- Exercise instructions: Please count how many lines of the data include the word "Slip". Give only that number in reply.

- Data provided:

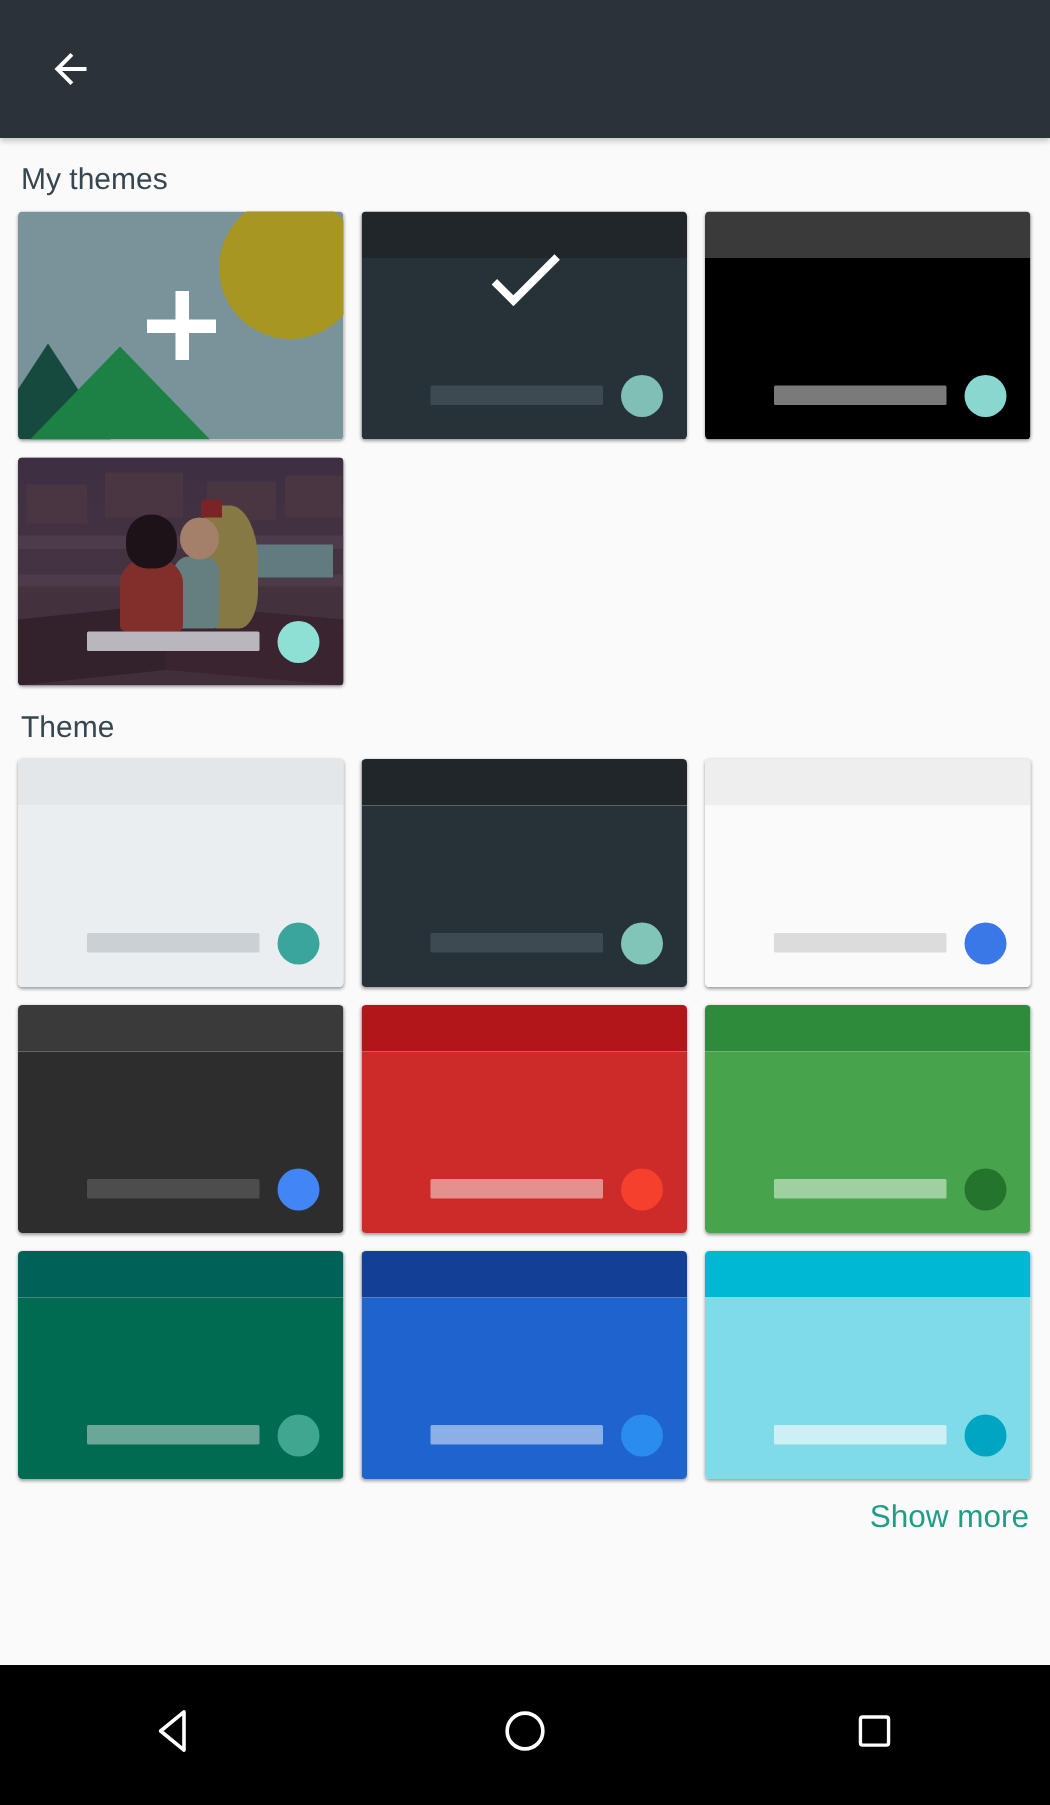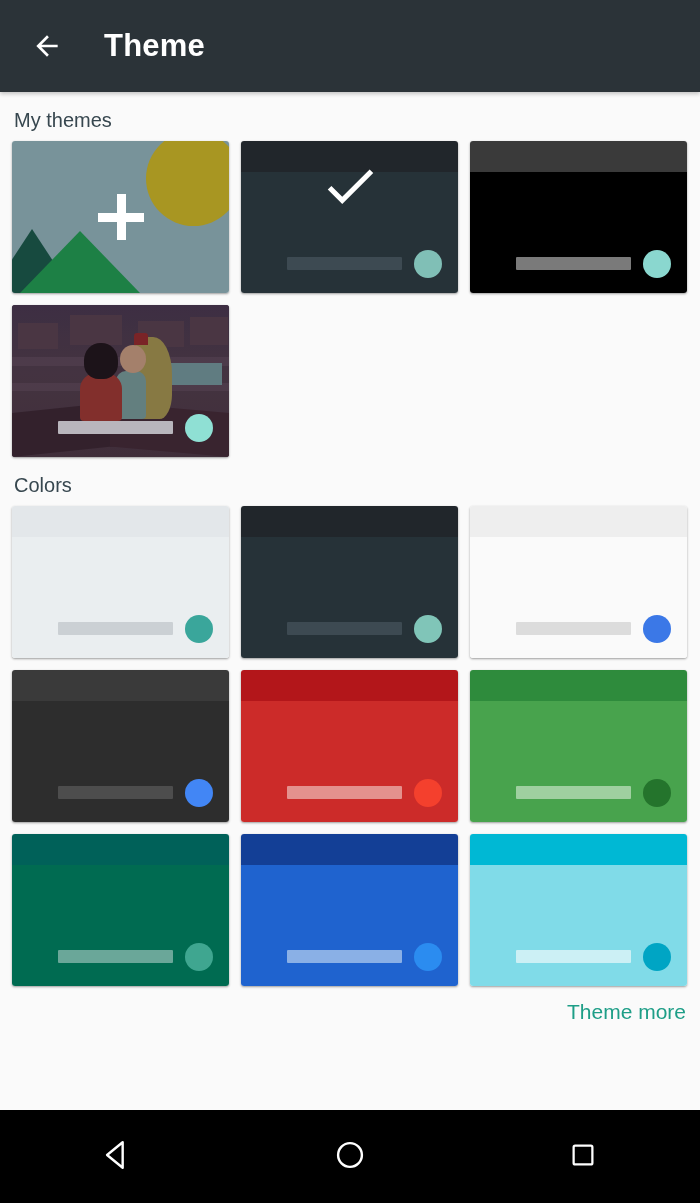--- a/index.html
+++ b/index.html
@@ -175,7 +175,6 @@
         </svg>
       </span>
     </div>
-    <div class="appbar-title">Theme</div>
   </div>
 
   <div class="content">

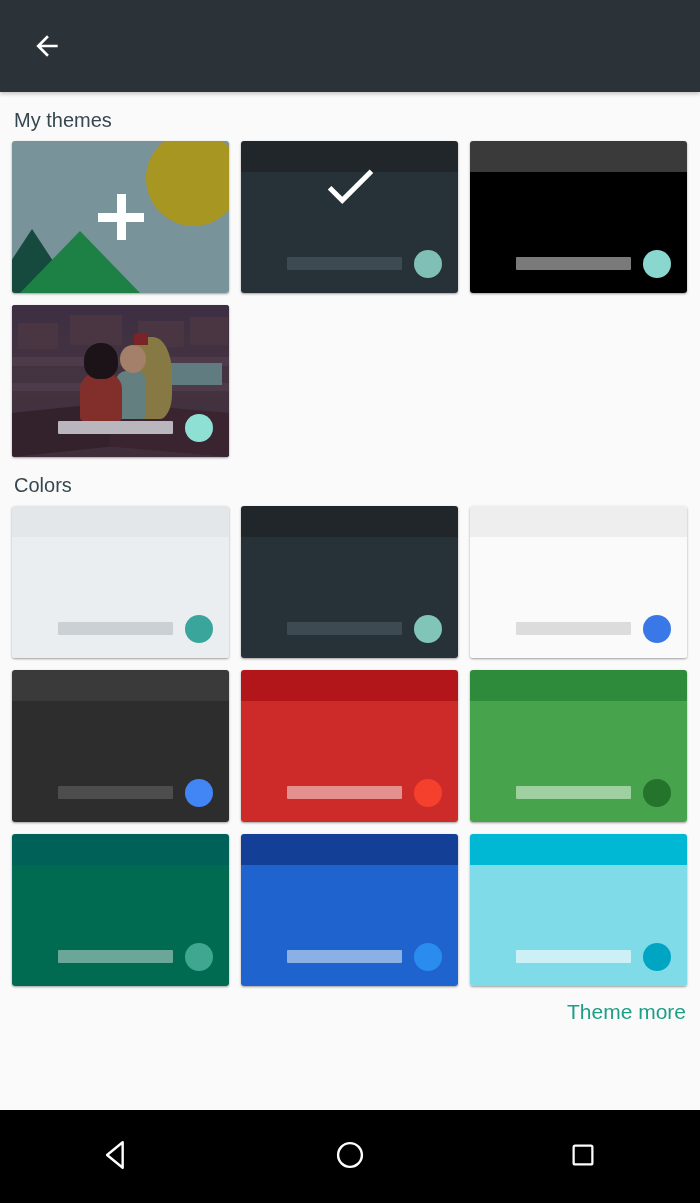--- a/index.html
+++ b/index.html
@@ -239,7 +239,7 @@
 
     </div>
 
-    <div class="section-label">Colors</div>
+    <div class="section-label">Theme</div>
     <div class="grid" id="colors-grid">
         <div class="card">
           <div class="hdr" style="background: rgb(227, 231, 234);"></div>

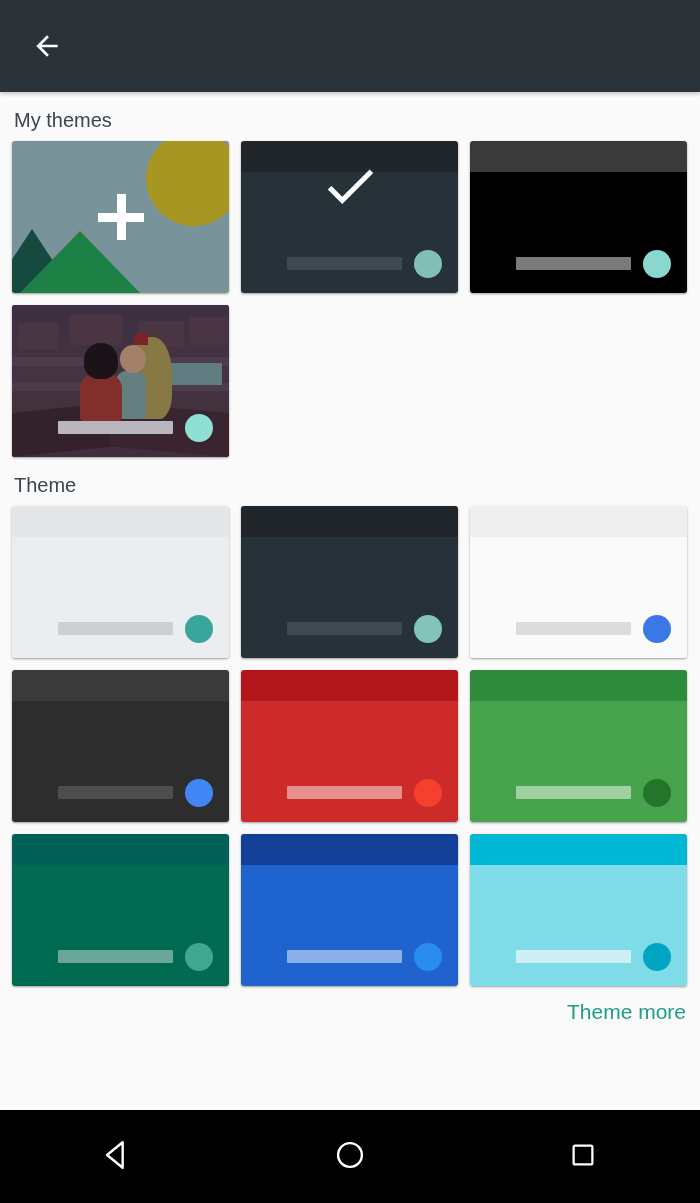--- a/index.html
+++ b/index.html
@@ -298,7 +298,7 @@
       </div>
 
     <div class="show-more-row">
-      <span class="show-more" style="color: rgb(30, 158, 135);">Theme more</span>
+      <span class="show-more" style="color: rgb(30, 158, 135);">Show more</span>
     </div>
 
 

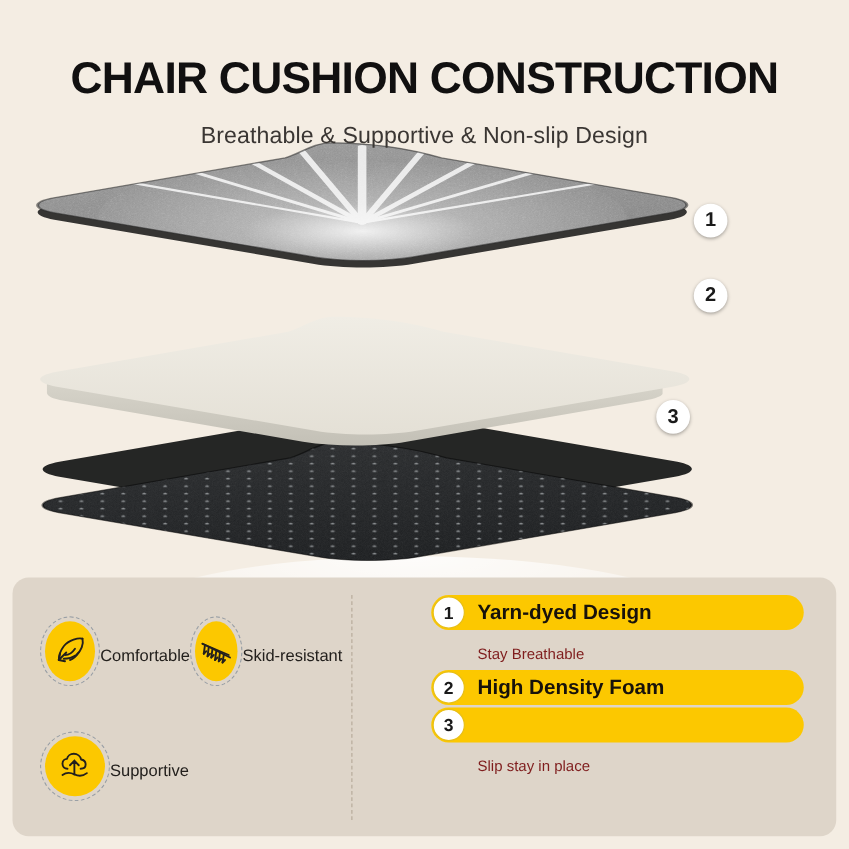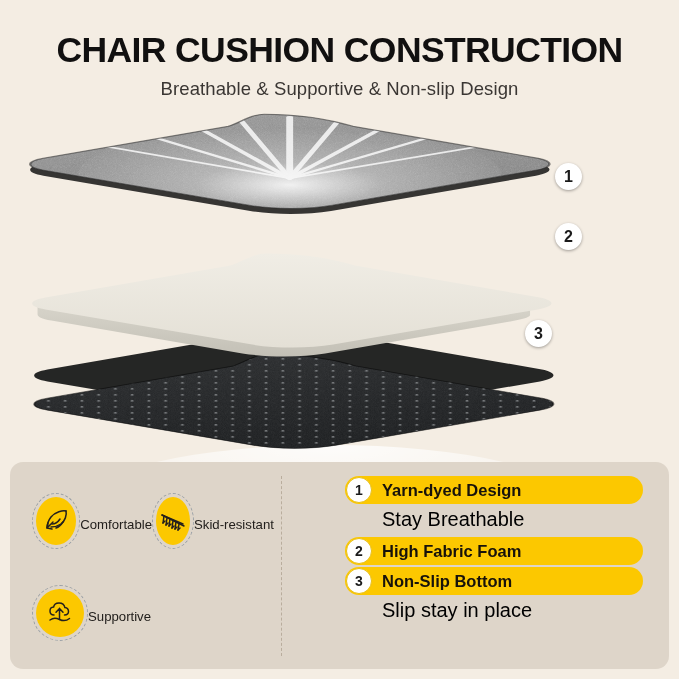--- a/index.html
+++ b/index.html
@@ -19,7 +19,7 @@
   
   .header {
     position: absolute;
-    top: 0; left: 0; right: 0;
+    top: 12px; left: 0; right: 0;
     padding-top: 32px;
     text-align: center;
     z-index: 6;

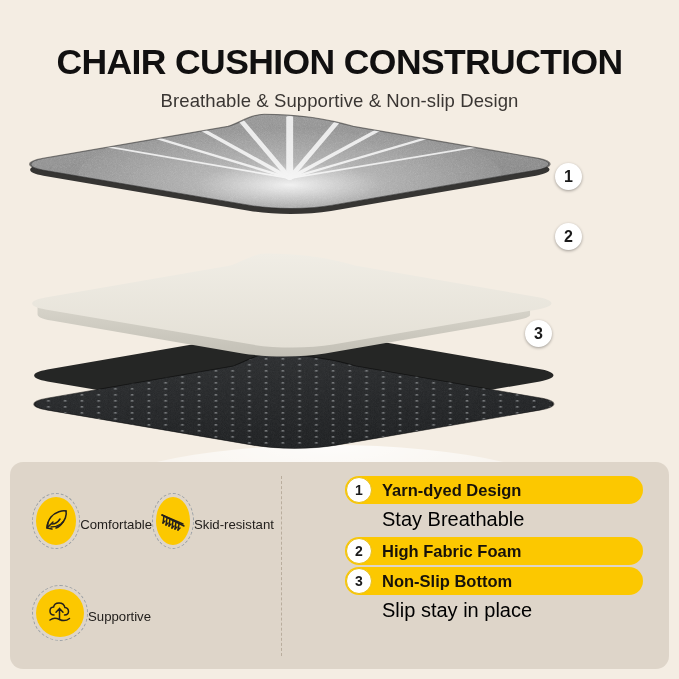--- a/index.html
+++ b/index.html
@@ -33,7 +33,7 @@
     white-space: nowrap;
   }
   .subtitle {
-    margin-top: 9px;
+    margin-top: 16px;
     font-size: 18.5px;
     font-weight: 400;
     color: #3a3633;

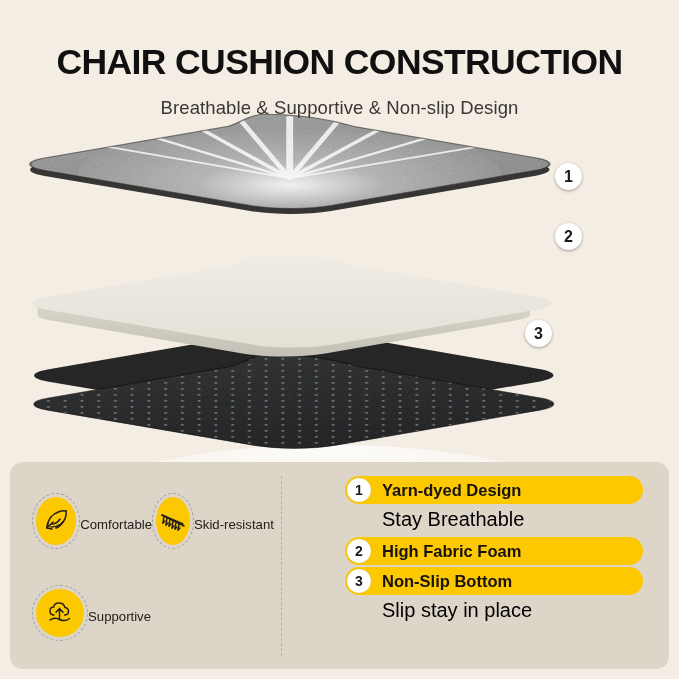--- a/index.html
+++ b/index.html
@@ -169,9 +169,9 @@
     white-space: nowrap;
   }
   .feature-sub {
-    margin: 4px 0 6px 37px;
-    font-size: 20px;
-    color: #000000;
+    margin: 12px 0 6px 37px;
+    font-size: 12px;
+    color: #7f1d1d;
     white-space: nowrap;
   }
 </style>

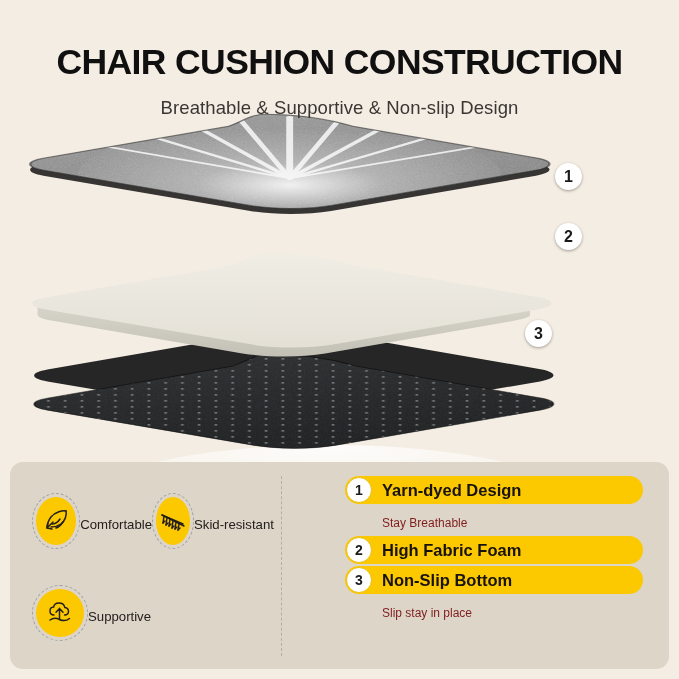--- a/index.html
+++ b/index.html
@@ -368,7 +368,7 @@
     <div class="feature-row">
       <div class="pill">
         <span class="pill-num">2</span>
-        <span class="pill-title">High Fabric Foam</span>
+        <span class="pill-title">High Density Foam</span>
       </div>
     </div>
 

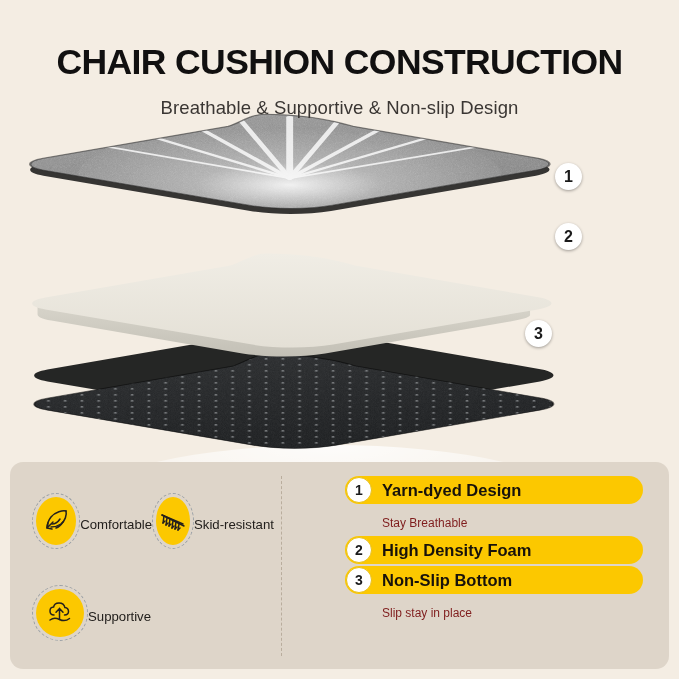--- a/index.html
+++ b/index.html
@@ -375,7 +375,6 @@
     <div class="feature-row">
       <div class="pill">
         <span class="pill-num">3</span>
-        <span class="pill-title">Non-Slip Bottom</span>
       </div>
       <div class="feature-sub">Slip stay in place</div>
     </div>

- The answer: 2